Birlik ve bütünlük ülkemizin önünü açar
Medyasoft Genel Müdürü İhsan Taşer
Darbe öncesinde darbeci teröristler, aralarında kurdukları iletişimi teknolojinin imkânlarını kullanarak sağladılar ve yine teknolojik imkânlar ve şifreleme teknikleri sayesinde bu iletişimi devlet yönetiminden ve devlete bağlı istihbarat örgütlerinden son ana kadar saklamayı başardılar. Hatta darbe esnasında iletişimlerini WhatsApp üzerinden yaptıkları ortaya çıktı.
Evet, darbe noktasına gelinmesinde teknolojinin önemli bir rolü oldu, ancak darbenin önlenmesinde de bilişimin oynadığı rolü hepimiz gördük. Klasik yayın sistemleri ile mesajını kamuoyuna ulaştıramayan Cumhurbaşkanımız, Facetime uygulamasını kullanarak ana medya kanallarına ulaştı ve halkı sokağa davet ederek, darbe girişiminin önlenmesinde en önemli kırılma noktalarından birini oluşturdu. Bir anlamda, Facetime'ın fendi, WhatsApp'ı yendi.
Aynı şekilde, ana telekom hizmet sağlayıcıların, darbe girişimi esnasında Cumhurbaşkanımızın halkı direnişe çağıran mesajlarının hat sahiplerine iletilmesini sağlaması ve vatandaşların aralarındaki haberleşmenin ve paylaşımın artırılması için ücretsiz ek paketleri devreye sokması, direnen halkın kahramanlık ve darbecilerin bozguna uğratılması hikayelerinin hızlıca yayılmasını sağlayarak moral ve motivasyon üstünlüğünün ele geçirilmesine büyük katkı sağladı.

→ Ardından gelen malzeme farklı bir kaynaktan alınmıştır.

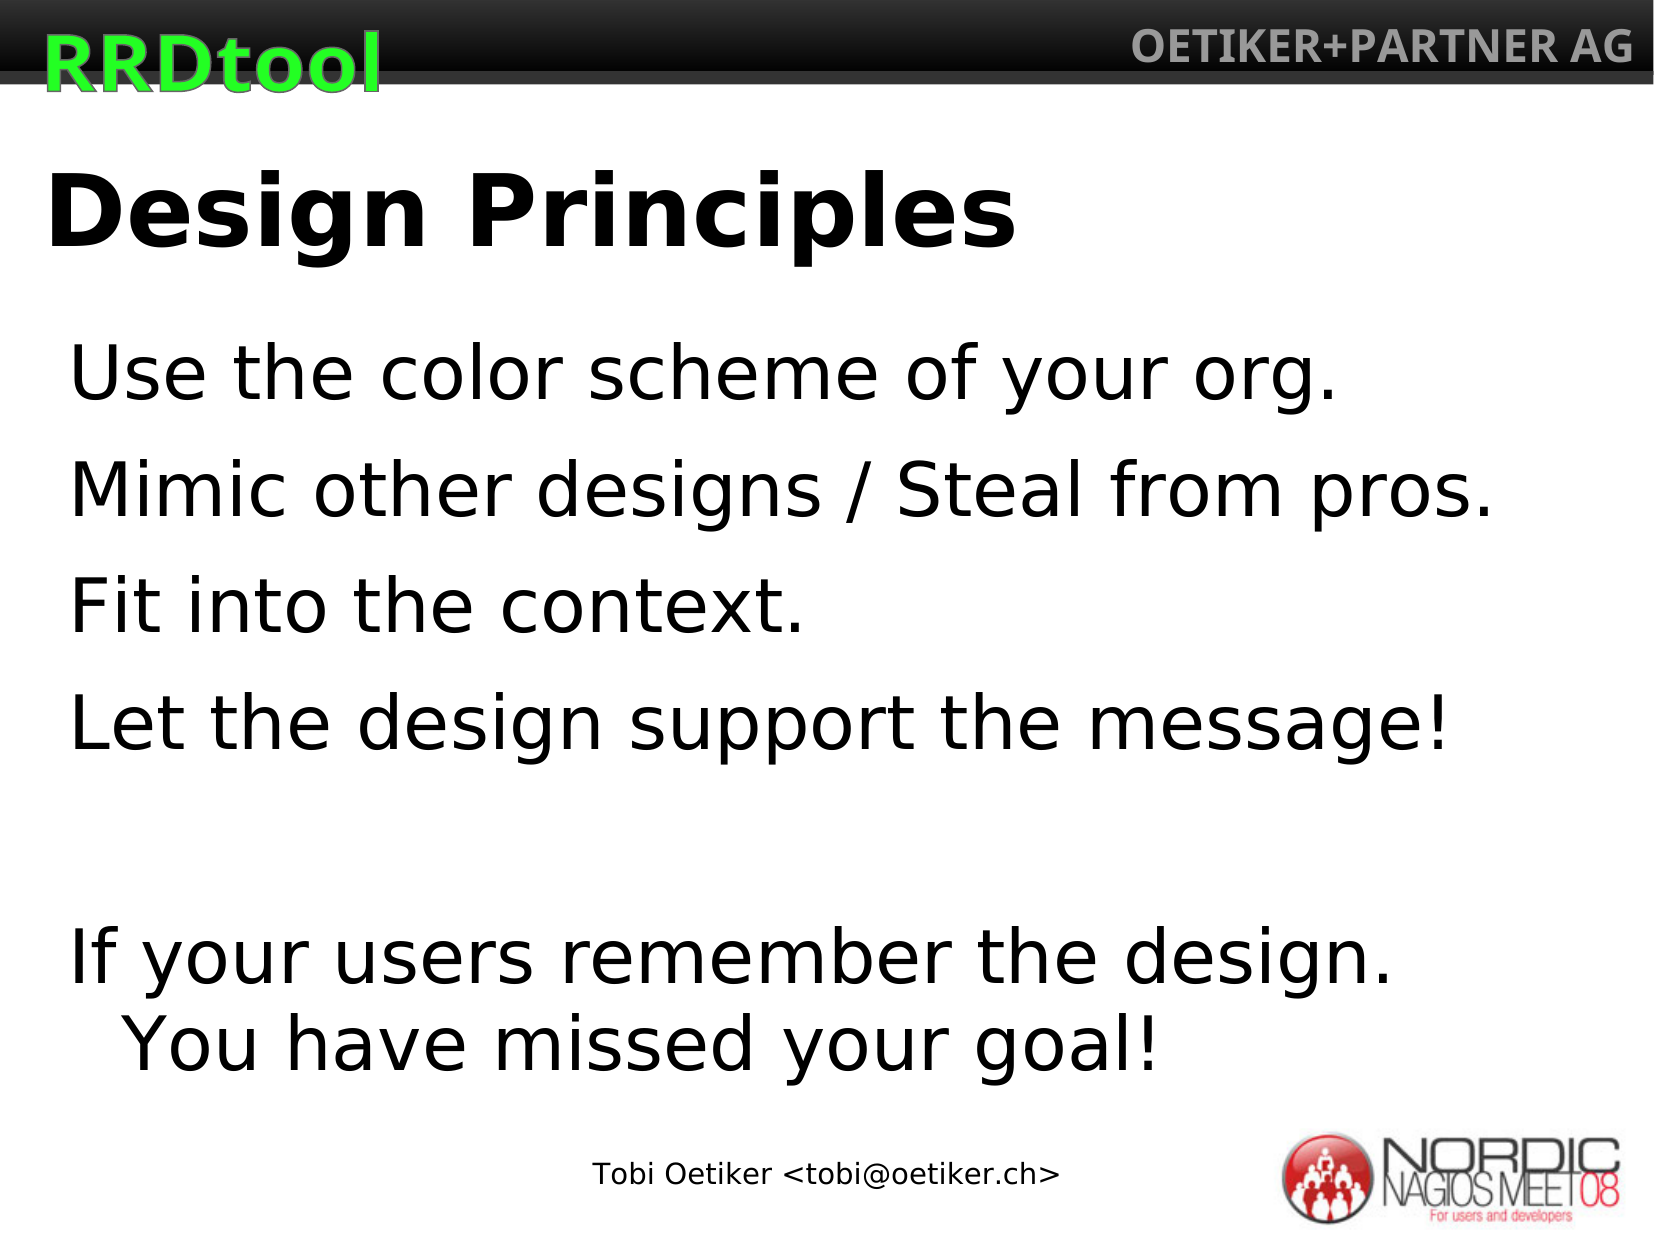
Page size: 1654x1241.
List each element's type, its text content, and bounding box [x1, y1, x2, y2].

title Design Principles [43, 137, 1582, 287]
list Use the color scheme of your org. Mimic other designs / Steal from pros. Fit into the context. Let the design support the message! If your users remember the design. You have missed your goal! [50, 329, 1571, 1089]
picture [1262, 1116, 1654, 1241]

Bu olay, siber güvenliğin ulusal güvenliğin önemli bir parçası olduğunu ortaya koymuştur. Ayrıca, vatandaşlarımızın sağduyusu yanında milli kurumların, milli sistemlerin gerekliliğini bir kez daha ortaya koymuştur. Bu şekilde, dış etkenlerden etkilenmemiz de en aza indirgenecektir. İnanıyorum ki, devlet yöneticilerimiz bu yaşananlardan gerekli dersi çıkaracak ve ulusal güvenliğin sağlanmasında bilişim sektörünün rolünün bilincinde olarak bu sektörün sağlıklı bir şekilde gelişmesi ve büyümesi için destek olacaktır.
Birlik ve bütünlük ülkemizin önünü açar. Enerjimizi ve zamanımızı birbirimizle uğraşmak yerine, üretmeye, yenilikler yapmaya, halkımızın huzur ve refahını artırmaya yönelik olarak harcarsak, ülkemiz gelişir, zenginleşir, bizim sektörümüz de bundan faydalanır.
Umuyorum ki, bu süreçte devlet kurumlarımız ve şirketlerimiz, bilişim sektörüne ve firmalarımıza bakarken, sadakat ve liyakatin bir arada olmasına daha fazla dikkat edeceklerdir. Ahlak ve liyakat sahibi insanların olduğu, tercih edildiği, performansın hakkaniyetli bir şekilde ödüllendirildiği ortamlarda ve kurumlarda, ihanetin olma ihtimali düşüktür.